Background: The prevalence of type 2 diabetes mellitus (T2DM) and its associated hepatic steatosis has surged with the obesity epidemic. The influence of T2DM on the natural history of primary biliary cholangitis (PBC) remains poorly characterized.

Aims: This study aims to assess the prevalence of T2DM in a PBC cohort and evaluate its impact on hepatic steatosis, liver fibrosis, and clinical outcomes.

Methods: A retrospective analysis was performed. The presence of hepatic steatosis was defined by a controlled attenuation parameter (CAP) ≥ 285 dB/m, and clinically significant liver fibrosis was defined by a liver stiffness measurement (LSM) ≥ 8.5 kPa assessed using vibration-controlled transient elastography (VCTE). The cohort was further stratified into four subgroups: PBC with T2DM (PBC/T2DM), PBC without T2DM (PBC/non-T2DM), PBC with hepatic steatosis (PBC/steatosis), and PBC without hepatic steatosis (PBC/no steatosis). Group comparisons were performed using t-tests, chi-squared analyses, and Kaplan-Meier survival curves.

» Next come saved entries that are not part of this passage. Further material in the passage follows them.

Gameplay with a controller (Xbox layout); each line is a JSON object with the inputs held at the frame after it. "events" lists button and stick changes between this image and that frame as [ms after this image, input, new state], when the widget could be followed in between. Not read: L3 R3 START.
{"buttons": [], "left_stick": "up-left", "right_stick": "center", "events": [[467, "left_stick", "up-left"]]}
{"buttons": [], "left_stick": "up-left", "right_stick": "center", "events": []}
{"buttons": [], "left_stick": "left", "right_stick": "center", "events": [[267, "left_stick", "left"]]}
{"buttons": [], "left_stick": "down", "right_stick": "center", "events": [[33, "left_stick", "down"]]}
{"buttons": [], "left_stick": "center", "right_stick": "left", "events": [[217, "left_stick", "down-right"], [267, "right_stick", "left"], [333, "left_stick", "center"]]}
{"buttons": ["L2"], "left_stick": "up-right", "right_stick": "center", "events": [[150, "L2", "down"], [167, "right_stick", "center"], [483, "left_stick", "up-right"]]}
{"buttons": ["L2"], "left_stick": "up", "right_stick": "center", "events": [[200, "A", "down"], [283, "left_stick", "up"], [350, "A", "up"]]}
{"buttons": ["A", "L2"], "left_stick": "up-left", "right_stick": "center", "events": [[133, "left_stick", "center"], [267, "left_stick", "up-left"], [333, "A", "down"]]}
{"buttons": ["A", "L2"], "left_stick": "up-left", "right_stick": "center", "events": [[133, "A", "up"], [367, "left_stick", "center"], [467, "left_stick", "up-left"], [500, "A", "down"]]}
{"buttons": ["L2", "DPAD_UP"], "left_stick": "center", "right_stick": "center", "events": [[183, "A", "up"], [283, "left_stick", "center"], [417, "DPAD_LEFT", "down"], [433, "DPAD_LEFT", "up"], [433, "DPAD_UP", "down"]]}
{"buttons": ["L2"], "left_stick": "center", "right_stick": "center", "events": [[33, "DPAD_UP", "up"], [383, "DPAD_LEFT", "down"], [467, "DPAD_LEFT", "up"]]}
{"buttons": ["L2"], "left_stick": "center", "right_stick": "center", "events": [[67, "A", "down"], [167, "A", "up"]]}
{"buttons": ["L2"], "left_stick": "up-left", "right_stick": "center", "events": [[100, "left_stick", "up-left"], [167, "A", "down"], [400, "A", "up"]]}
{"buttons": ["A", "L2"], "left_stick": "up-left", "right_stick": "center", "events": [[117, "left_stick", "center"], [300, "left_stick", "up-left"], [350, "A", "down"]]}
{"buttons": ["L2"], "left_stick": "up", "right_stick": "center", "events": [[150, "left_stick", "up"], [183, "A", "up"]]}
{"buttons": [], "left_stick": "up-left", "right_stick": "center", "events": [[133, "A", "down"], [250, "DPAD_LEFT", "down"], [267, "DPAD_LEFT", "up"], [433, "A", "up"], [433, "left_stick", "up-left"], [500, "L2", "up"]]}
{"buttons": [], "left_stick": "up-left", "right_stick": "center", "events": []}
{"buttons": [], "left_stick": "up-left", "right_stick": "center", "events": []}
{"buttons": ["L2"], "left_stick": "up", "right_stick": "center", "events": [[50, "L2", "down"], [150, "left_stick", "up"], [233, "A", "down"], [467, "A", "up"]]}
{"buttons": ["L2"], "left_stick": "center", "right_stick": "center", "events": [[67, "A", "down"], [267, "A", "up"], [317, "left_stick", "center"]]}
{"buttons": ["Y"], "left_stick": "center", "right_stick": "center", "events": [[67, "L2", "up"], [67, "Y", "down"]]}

Results: 562 patients with PBC were identified. The prevalence of T2DM was 14.8%. 158 (28%) patients had VCTE measurements. The PBC/T2DM sub-cohort was more likely to have concomitant hepatic steatosis compared to PBC/non-T2DM (54% vs 28%, p-value 0.010). The prevalence of clinically significant fibrosis was similar between these two groups (69% vs 52%, p-value 0.097). All-cause mortality rates were similar between PBC/T2DM vs PBC/non-T2DM (p-value 0.960) and PBC/steatosis vs PBC/no steatosis (p-value 0.895).

Conclusion: T2DM is a risk factor for the development of hepatic steatosis in patients with PBC; however, it does not increase the likelihood of clinically significant liver fibrosis or all-cause mortality.

背景:2型糖尿病(T2DM)及其相关肝脂肪变性的患病率随着肥胖的流行而激增。T2DM对原发性胆道胆管炎(PBC)自然史的影响尚不清楚。目的:本研究旨在评估PBC队列中T2DM的患病率,并评估其对肝脂肪变性、肝纤维化和临床结果的影响。方法:回顾性分析。通过控制衰减参数(CAP)≥285 dB/m来定义肝脂肪变性的存在,通过振动控制瞬时弹性成像(VCTE)评估肝脏刚度测量(LSM)≥8.5 kPa来定义临床显著性肝纤维化。该队列进一步分为4个亚组:合并T2DM的PBC (PBC/T2DM)、无T2DM的PBC (PBC/非T2DM)、合并肝脂肪变性的PBC (PBC/脂肪变性)和无肝脂肪变性的PBC (PBC/无脂肪变性)。采用t检验、卡方分析和Kaplan-Meier生存曲线进行组间比较。结果:共发现562例PBC患者。T2DM患病率为14.8%。158例(28%)患者有VCTE测量。与PBC/非T2DM相比,PBC/T2DM亚组更有可能合并肝脂肪变性(54% vs 28%, p值0.010)。两组间具有临床意义的纤维化患病率相似(69% vs 52%, p值0.097)。PBC/T2DM与PBC/非T2DM之间的全因死亡率相似(p值0.960),PBC/脂肪变性与PBC/无脂肪变性之间的全因死亡率相似(p值0.895)。结论:T2DM是PBC患者发生肝脂肪变性的危险因素;然而,它不会增加临床显著性肝纤维化或全因死亡率的可能性。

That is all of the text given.